Amazon S3 now supports up to 1M buckets per AWS account

(aws.amazon.com)

14 points | by belter 95 days ago

5 comments

  • whinvik 95 days ago
    Curious. Why would someone want 1M buckets? What would be the usecase.

    And how would 1 manage that large amount of buckets. Create new dashboards?

    • joshuanapoli 95 days ago
      A separate bucket per (enterprise) customer is useful for SaaS; it can help prove tenant isolation, and it can help with sharing data with the customer.
      • whinvik 94 days ago
        Thanks. That makes sense
  • williamstein 95 days ago
    Does anybody know what the analogous story is for Google Cloud Storage? It seems to me to be unlimited with no per bucket cost, but I never found a definitive statement about this. It’s important for SAAS products with one bucket per customer…
  • mike503 95 days ago
    Costs $.02 per bucket over 2,000 buckets - https://aws.amazon.com/s3/pricing/
  • cebert 95 days ago
    I wonder if there’s any concern about bucket name squatting following this announcement.
    • rockwotj 95 days ago
      I always found it interesting that bucket names are a global resource and not per account (so there would be an account ID prefix in the URL)
      • benterix 95 days ago
        An account ID in the URL would a terrible idea security-wise. It might not matter for you, but there are scenarios where every bit of information is carefully collected and then put together in an attack attempt. While you may hear conflicting opinions on that, this post provides a decent summary:

        https://www.plerion.com/blog/the-final-answer-aws-account-id...
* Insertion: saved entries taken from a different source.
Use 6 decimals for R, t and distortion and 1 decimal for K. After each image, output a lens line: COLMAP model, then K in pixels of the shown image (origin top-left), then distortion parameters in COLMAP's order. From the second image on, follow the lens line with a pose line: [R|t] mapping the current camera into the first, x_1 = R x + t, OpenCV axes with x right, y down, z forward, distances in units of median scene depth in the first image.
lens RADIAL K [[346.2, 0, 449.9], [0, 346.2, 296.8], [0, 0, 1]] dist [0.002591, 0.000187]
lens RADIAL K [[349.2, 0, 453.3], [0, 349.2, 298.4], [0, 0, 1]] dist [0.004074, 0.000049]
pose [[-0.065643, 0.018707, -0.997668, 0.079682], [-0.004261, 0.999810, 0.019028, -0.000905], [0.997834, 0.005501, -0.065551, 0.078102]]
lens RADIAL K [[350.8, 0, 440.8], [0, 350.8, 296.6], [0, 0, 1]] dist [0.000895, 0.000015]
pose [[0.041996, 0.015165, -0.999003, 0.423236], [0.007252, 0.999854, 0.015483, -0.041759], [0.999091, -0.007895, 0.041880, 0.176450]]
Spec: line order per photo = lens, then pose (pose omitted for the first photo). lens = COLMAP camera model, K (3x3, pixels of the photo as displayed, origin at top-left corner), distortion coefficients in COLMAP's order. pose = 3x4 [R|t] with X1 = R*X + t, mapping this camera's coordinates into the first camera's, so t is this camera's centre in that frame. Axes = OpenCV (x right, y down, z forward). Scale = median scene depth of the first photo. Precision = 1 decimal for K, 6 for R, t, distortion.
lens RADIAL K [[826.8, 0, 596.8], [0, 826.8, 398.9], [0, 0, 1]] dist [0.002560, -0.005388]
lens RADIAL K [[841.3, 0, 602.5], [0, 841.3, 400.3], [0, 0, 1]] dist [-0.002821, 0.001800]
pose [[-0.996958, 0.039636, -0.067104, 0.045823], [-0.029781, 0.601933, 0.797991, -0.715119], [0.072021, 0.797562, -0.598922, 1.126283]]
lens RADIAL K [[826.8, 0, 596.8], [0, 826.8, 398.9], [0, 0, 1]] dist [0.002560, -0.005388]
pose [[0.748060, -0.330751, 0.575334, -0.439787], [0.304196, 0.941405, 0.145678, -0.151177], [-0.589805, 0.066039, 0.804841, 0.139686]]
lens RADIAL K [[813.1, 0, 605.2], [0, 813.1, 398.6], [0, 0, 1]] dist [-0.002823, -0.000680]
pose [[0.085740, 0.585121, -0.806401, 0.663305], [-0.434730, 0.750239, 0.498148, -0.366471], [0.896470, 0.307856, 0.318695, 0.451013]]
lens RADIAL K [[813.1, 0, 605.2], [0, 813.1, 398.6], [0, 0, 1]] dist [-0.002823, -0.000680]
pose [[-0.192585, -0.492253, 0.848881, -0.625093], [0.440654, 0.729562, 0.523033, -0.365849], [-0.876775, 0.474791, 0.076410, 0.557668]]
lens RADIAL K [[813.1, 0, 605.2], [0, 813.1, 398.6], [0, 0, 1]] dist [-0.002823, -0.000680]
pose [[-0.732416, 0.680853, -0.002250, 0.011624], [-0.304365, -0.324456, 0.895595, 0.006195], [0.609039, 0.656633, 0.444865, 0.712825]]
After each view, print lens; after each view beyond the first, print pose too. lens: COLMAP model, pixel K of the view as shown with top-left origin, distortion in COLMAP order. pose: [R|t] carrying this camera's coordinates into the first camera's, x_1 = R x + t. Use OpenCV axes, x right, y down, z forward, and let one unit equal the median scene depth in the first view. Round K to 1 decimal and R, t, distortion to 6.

        • rockwotj 94 days ago
          I mean lambda urls have some kind of masking going om, but the docs still state it might be possible to determine the account ID:

          > Lambda generates the <url-id> portion of the endpoint based on a number of factors, including your AWS account ID. Because this process is deterministic, it may be possible for anyone to retrieve your account ID from the <url-id>.